» **抜粋本文**:
☆ ☆ ☆ ☆
こういった自社開発の事業もあれば、商材とか施設とかクライアントさんのPRのお手伝いもさせていただいており、黒子のお仕事だと思っています。
さっそく、制度の紹介に移りたいと思います。我々PR会社は、どちらかというとブラックといいますか、世の中的にもすごく忙しいというか、なかなか休みが取りづらいと思われている職種じゃないかなと思います。
実は8年前の話になるんですけれども、サニーサイドアップの「サニー」にかけて、「32の制度」というものを制定いたしました。うちは32という数字をすごく大事にしてるんです。
時代は1年ごとに変わっていくものなので、改廃をすごく重視しております。新しく制度を決めたりとか、なかなか活用されないものや時代とともに古くなってきているものなど、毎年数項の見直しを行いながら、広報と人事で運用している制度です。
そのなかでもやっぱり「休みづらい」とか「有休を取りづらい」ということがあったりしますので、有給とは別に休暇制度を充実させています。例えば自分自身のお誕生日、家族のお誕生日、結婚記念日のときは、いつでも特別休暇として休んでいいよ、と伝えています。
☆ ☆ ☆ ☆
» **課題の目的**: 次の(a)〜(c)が抜粋本文の内容と合っているかを、それぞれ「はい」か「いいえ」で答え、判断の根拠となる本文の語句をそのまま引用してください。(a) 「32の制度」は8年前に制定された。(b) 制度の見直しは数年に一度だけ行われている。(c) 家族の誕生日には有給休暇を使って休むことになっている。 資料の行は、この課題では使いません。

[収集したデータ項目]
☆ ☆ ☆ ☆
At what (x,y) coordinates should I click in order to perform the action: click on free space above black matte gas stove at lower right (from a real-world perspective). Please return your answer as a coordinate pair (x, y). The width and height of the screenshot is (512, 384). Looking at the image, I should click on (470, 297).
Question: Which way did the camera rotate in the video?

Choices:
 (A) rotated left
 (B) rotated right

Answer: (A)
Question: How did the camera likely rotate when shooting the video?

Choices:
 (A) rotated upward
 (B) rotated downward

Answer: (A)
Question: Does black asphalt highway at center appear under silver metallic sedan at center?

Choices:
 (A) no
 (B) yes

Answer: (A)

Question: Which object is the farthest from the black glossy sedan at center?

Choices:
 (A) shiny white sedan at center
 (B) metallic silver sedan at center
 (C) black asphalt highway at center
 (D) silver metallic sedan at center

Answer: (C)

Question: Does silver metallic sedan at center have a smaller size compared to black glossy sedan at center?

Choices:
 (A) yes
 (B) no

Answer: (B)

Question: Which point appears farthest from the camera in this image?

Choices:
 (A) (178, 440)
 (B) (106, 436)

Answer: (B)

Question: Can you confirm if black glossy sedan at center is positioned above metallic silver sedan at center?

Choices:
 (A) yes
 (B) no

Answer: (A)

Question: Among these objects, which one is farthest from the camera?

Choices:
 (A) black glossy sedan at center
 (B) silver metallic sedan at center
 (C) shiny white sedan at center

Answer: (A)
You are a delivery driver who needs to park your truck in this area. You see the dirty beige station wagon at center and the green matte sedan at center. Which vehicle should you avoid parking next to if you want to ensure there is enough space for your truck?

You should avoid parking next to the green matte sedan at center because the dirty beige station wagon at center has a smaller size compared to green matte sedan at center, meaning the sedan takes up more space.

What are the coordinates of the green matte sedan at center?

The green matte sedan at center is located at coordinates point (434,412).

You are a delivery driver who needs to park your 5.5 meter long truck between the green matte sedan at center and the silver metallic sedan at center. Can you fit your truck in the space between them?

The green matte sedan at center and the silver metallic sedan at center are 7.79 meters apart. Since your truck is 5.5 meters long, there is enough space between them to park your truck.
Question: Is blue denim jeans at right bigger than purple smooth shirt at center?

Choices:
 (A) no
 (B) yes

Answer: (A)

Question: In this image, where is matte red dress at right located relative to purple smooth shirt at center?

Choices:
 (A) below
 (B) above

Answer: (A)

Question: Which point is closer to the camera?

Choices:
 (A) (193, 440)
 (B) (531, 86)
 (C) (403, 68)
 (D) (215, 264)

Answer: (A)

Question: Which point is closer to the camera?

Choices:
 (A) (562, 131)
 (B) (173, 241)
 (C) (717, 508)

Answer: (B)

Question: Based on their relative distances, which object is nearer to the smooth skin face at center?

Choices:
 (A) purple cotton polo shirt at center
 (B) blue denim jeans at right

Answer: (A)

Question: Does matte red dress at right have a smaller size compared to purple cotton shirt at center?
☆ ☆ ☆ ☆
» **回答**:
(a) はい：「実は8年前の話になるんですけれども、サニーサイドアップの「サニー」にかけて、「32の制度」というものを制定いたしました」
(b) いいえ：「毎年数項の見直しを行いながら」
(c) いいえ：「有給とは別に休暇制度を充実させています」「家族のお誕生日、結婚記念日のときは、いつでも特別休暇として休んでいいよ」